Os territórios quilombolas tem suas características próprias, que ao longo dos tempos foram sendo vivenciadas a partir de suas territorialidades e criaram condições para sua sobrevivência e suas bases de organizações sociais, culturais, políticas e econômicas. As populações quilombolas amazônicas tem o território como condição indispensável para reprodução social da vida e como mosaico representativo de diversas resistências. A natureza associada ao território se destaca como um instrumento de poder do grupo, pois os recursos naturais usados pelos quilombolas significam sua recriação social e o desenvolvimento de diversas práticas socioespaciais coletivas. Segundo Porto-Gonçalves (2012) não há território que não comporte um sentido de controle sobre o espaço, os recursos e suas gentes, uma vez que o território é constituído por territorialidades e que é objeto de um processo histórico-político de apropriação protagonizado por seus grupos e/ou classes sociais, povos e etnias.

Conforme Acevedo e Castro (1998) a territorialidade é uma síntese da apreensão desse universo pelo grupo. Concretiza-se em práticas cotidianas, na perseguição de estratégias de vida e de trabalho, nas execuções de ações que são criadoras a existência material e social.

A Amazônia é recheada de diversas populações quilombolas, distribuídas espacialmente em diversos lugares, na qual reivindicam o direito de viver, à demarcação de suas terras e à titulação de seus territórios. No Oeste do estado do Pará, a realidade das comunidades quilombolas se territorializa e se espacializa consideravelmente, fundamentalmente nos municípios de Oriximiná e Óbidos.

Segundo a Comissão Pró- Índio de São Paulo existem atualmente no município de Óbidos, aproximadamente 18 comunidades quilombolas. As associações de Pacoval e de Oriximiná foram as primeiras a serem consolidadas, Óbidos a partir das ideias trocadas com os municípios vizinhos foi buscando fortalecimento e, assim, as comunidades começaram a se identificar e se organizar. Portanto, faz parte da formação do território de Óbidos diversas comunidades quilombolas, aonde estas populações quilombolas buscam a titulação de seus territórios, a defesa dos direitos territoriais e o fortalecimento das associações.

A presença do negro e o surgimento de Quilombos no município de Óbidos-Pará

Não diferente das demais regiões da Amazônia, o negro foi usado como mão de obra no município de Óbidos para trabalhar no lugar do indígena que a partir das políticas pombalinas foi absolvido do trabalho escravo ou porque fugia da escravidão. Como afirma Acevedo e Castro (1998), as freguesias de Monte Alegre, Alenquer, Óbidos e Faro, através da pressão e da exigência da política econômica colonial da fase pombalina, a partir de 1780, alguns sesmeiros, iniciaram a plantação do cacau e a criação de gado. E no final do século XVIII e no início do século XIX, já haviam sido distribuídas pela Coroa, entre os moradores dessas freguesias, um número maior de sesmarias, classificados como remediados, a plantar cacau. Os indígenas não se submetiam à escravidão e fugiam para os lugares mais distantes. Por conseguinte, o negro foi trazido e submetido ao trabalho escravo. No município de Óbidos, a escravidão ocorreu com mais precisão na região obidense no conhecido Paraná de Baixo[7].

_QUESTÕES PARA RESOLVER_.
a. Transforme em lista o parágrafo do trecho que começa com "Segundo a Comissão Pró- Índio de São Paulo" e preserve seus fatos principais.
b. Copie do trecho, sem nenhuma alteração, a parte que começa em "Conforme Acevedo e" e termina em "material e social.".

_LINHAS EXTRAÍDAS_.
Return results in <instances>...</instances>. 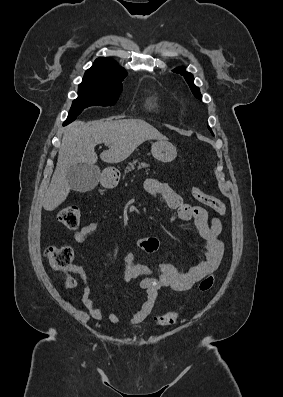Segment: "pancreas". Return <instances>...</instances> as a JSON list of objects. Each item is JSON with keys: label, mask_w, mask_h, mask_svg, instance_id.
<instances>
[{"label": "pancreas", "mask_w": 283, "mask_h": 397, "mask_svg": "<svg viewBox=\"0 0 283 397\" xmlns=\"http://www.w3.org/2000/svg\"><path fill=\"white\" fill-rule=\"evenodd\" d=\"M137 163H138V169L149 167L147 163H139L137 161H133L132 163H129V166L126 168L125 174L134 170Z\"/></svg>", "instance_id": "obj_1"}]
</instances>
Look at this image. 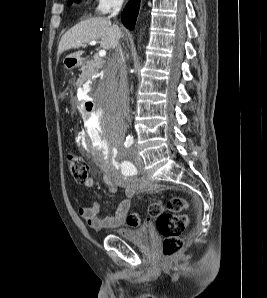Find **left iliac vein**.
Segmentation results:
<instances>
[{"instance_id":"left-iliac-vein-1","label":"left iliac vein","mask_w":267,"mask_h":298,"mask_svg":"<svg viewBox=\"0 0 267 298\" xmlns=\"http://www.w3.org/2000/svg\"><path fill=\"white\" fill-rule=\"evenodd\" d=\"M133 155H134V159H135V161H136L137 163H142V159H141V157H140L139 154H138L136 145H135L134 148H133Z\"/></svg>"}]
</instances>
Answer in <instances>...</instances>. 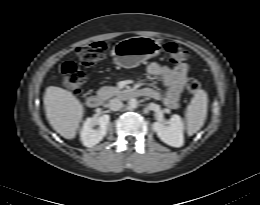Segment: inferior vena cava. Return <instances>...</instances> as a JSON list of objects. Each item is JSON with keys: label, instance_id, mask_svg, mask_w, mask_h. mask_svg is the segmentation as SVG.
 Segmentation results:
<instances>
[{"label": "inferior vena cava", "instance_id": "inferior-vena-cava-1", "mask_svg": "<svg viewBox=\"0 0 260 205\" xmlns=\"http://www.w3.org/2000/svg\"><path fill=\"white\" fill-rule=\"evenodd\" d=\"M123 107V103L120 99L114 98L109 101V108L112 111H118Z\"/></svg>", "mask_w": 260, "mask_h": 205}]
</instances>
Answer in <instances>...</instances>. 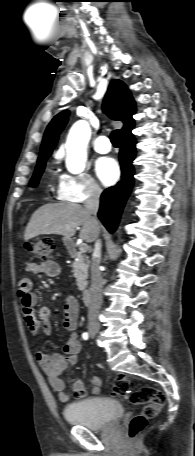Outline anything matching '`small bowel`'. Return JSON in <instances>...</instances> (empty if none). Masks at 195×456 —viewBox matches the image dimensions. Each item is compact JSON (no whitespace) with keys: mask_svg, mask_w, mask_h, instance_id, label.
Instances as JSON below:
<instances>
[{"mask_svg":"<svg viewBox=\"0 0 195 456\" xmlns=\"http://www.w3.org/2000/svg\"><path fill=\"white\" fill-rule=\"evenodd\" d=\"M26 270L37 275H45L56 277L60 273V266L53 260H47L40 263L27 262ZM17 295L21 302L24 321L33 335L42 331L46 335L52 332L50 322V310L48 307L36 306V295L33 293V282L30 278L24 277L20 279L17 285ZM78 303L76 299L69 296L64 304V320L63 326L69 332V337L64 345L63 354L47 353L43 351L36 352V360L40 364L42 370L46 373L51 387L58 393V398L61 402L69 401L70 396L66 391V384L63 380L64 371L77 363L78 354L81 349V344L76 332L78 324ZM92 389L91 394L96 396L101 392V380L98 377L91 379ZM73 395L77 399L86 397L87 392L84 387V382L77 379L72 384Z\"/></svg>","mask_w":195,"mask_h":456,"instance_id":"c3829d8e","label":"small bowel"}]
</instances>
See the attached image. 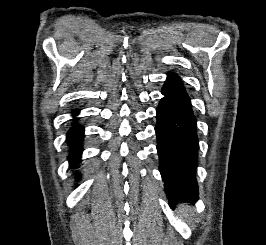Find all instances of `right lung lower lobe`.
<instances>
[{
    "label": "right lung lower lobe",
    "instance_id": "obj_1",
    "mask_svg": "<svg viewBox=\"0 0 266 245\" xmlns=\"http://www.w3.org/2000/svg\"><path fill=\"white\" fill-rule=\"evenodd\" d=\"M78 109L73 110V114L78 113ZM84 127L74 122L73 126L67 132V142L70 146V154L68 160L71 164V167H76L80 163L82 145L81 141L84 138Z\"/></svg>",
    "mask_w": 266,
    "mask_h": 245
}]
</instances>
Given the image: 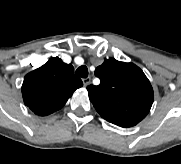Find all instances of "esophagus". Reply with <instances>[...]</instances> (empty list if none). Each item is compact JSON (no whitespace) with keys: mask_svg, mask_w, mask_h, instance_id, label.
<instances>
[{"mask_svg":"<svg viewBox=\"0 0 181 164\" xmlns=\"http://www.w3.org/2000/svg\"><path fill=\"white\" fill-rule=\"evenodd\" d=\"M90 82H91V78L90 77H87V78L83 79V84H84L85 87L88 86L90 84Z\"/></svg>","mask_w":181,"mask_h":164,"instance_id":"obj_1","label":"esophagus"}]
</instances>
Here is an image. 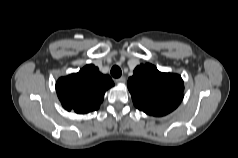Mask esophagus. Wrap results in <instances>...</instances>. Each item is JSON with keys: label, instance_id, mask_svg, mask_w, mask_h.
Wrapping results in <instances>:
<instances>
[{"label": "esophagus", "instance_id": "1", "mask_svg": "<svg viewBox=\"0 0 238 158\" xmlns=\"http://www.w3.org/2000/svg\"><path fill=\"white\" fill-rule=\"evenodd\" d=\"M125 81H126L125 77H120L115 79V82L119 84L125 83Z\"/></svg>", "mask_w": 238, "mask_h": 158}]
</instances>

_RESPOSTAS DO EXERCÍCIO_.
a.
- Segundo a Comissão Pró-Índio de São Paulo, há hoje cerca de 18 comunidades quilombolas no município de Óbidos.
- As associações de Pacoval e de Oriximiná foram as primeiras a se consolidar.
- Óbidos buscou fortalecimento com base nas ideias trocadas com os municípios vizinhos, e as comunidades passaram a se identificar e a se organizar.
- Diversas comunidades quilombolas fazem parte da formação do território de Óbidos.
- Essas populações buscam a titulação de seus territórios, a defesa dos direitos territoriais e o fortalecimento das associações.

b.
Conforme Acevedo e Castro (1998) a territorialidade é uma síntese da apreensão desse universo pelo grupo. Concretiza-se em práticas cotidianas, na perseguição de estratégias de vida e de trabalho, nas execuções de ações que são criadoras a existência material e social.